Privacy & Personal Data Protection Policy

SynPower Co., Ltd. (hereinafter referred to as "the Company") highly values your privacy. To ensure your peace of mind while using our website and related services, we have established this Privacy Protection Policy to safeguard your rights. This policy applies to the collection, processing, and protection of personal data involved in your use of the Company's website.

I. Collection & Use of Personal Data

  • Purpose of Collection: Including but not limited to customer management, marketing, contract fulfillment, after-sales service, recruitment, and other business needs aligned with our registered business scope.
  • Categories of Collection:
    • Identification: Name, job title, contact number, email address, mailing address, etc.
    • Characteristics: Age, gender, date of birth, etc. (limited to specific business requirements).
  • Period & Region: Unless otherwise stipulated by law, your data will be utilized during the Company's operational period within the regions where the Company operates.

II. Data Security Measures

The Company implements rigorous technical and organizational security measures to protect your personal data.

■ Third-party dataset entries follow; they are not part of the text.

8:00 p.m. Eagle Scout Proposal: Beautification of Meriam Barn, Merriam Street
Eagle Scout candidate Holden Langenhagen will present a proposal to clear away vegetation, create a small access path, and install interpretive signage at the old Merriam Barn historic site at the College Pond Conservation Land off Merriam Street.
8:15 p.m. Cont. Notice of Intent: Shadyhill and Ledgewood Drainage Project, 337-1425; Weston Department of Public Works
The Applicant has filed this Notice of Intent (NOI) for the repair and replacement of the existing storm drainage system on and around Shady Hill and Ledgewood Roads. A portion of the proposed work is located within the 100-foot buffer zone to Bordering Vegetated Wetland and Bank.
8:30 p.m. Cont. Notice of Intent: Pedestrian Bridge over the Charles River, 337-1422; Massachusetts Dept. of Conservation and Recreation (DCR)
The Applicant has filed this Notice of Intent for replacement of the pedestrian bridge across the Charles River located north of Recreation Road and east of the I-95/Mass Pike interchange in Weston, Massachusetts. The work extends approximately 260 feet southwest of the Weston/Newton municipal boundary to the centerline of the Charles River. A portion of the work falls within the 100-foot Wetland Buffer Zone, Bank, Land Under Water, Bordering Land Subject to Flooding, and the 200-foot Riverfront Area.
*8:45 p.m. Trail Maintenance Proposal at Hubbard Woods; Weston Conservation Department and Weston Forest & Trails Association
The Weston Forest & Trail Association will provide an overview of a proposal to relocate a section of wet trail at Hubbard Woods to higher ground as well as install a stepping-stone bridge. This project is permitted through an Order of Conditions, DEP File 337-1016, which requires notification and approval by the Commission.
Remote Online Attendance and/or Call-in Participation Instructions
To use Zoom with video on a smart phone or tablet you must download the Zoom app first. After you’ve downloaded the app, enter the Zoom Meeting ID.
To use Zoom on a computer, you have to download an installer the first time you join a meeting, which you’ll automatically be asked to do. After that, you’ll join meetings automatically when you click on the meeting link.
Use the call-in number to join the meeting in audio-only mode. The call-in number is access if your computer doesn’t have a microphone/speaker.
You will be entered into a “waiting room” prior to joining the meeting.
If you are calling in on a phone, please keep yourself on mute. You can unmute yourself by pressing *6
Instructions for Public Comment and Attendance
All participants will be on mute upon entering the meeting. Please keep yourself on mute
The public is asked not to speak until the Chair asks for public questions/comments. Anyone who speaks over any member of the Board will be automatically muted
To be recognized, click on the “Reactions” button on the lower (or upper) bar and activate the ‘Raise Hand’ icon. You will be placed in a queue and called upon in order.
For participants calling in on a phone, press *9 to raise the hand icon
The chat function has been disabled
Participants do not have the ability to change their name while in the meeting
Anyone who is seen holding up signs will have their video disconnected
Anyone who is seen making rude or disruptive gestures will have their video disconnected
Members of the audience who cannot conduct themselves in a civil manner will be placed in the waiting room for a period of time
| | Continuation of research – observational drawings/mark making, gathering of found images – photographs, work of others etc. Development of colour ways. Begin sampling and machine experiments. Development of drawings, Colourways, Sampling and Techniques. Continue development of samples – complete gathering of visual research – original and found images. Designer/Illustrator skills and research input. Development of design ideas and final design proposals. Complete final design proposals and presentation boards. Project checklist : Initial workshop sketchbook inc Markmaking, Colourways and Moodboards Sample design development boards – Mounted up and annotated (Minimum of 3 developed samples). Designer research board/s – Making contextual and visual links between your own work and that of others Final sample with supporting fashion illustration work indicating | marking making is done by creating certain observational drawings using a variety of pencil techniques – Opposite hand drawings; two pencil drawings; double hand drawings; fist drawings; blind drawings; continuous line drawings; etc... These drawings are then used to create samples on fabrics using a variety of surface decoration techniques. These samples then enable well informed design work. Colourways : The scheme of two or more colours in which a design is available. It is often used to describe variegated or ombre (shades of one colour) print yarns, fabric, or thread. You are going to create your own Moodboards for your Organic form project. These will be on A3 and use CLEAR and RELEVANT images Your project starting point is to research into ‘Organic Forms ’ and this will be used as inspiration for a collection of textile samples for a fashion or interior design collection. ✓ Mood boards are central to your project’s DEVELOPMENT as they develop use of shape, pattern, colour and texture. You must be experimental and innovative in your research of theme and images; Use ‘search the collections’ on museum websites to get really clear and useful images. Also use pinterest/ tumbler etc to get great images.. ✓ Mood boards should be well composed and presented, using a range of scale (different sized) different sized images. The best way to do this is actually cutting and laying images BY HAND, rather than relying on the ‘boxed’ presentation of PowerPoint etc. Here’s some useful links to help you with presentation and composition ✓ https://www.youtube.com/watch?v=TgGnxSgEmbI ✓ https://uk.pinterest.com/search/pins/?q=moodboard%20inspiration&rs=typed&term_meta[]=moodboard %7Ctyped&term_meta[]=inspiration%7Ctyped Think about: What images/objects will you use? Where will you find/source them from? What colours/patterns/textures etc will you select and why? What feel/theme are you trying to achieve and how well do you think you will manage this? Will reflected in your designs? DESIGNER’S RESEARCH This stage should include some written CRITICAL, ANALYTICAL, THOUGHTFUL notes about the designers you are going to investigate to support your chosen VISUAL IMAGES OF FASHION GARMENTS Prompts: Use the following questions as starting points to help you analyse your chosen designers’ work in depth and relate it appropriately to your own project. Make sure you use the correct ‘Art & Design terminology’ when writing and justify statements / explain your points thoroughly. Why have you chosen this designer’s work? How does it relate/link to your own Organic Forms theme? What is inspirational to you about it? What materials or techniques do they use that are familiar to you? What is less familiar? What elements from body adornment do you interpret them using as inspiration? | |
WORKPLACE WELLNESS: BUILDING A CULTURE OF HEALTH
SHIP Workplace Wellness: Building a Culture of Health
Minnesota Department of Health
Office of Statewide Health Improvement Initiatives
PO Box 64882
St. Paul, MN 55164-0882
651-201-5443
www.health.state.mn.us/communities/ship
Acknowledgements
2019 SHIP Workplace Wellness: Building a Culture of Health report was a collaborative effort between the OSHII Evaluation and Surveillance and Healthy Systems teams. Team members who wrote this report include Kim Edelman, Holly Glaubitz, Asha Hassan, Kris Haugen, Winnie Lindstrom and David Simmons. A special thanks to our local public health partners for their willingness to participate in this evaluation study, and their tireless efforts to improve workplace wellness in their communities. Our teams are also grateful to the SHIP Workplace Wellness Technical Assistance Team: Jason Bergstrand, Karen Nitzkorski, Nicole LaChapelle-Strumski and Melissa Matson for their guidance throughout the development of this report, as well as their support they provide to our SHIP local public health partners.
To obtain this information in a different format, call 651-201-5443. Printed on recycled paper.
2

In 2025, we maintained a record of zero major cybersecurity or data breach incidents:

  • Technical Aspects: Deployment of high-end firewalls, Managed Detection and Response (MDR) systems, SSL encrypted transmission, and strict access control mechanisms.
  • Management Aspects: Conducted 6 security awareness sessions and 3 social engineering drills in 2025. Access to data is restricted to authorized personnel only, with regular security risk assessments.

III. Rights of the Data Subject

Under the Personal Data Protection Act, you may exercise the following rights regarding the personal data held by the Company:

  1. Right to inquire, review, or request a duplicate copy.
  2. Right to request supplements or corrections.
  3. Right to request cessation of collection, processing, or utilization.
  4. Right to request deletion (within the scope permitted by law).
To exercise the above rights, please submit an application via the contact window at the end of this policy. We will respond within the statutory period of 15 days (extendable if necessary).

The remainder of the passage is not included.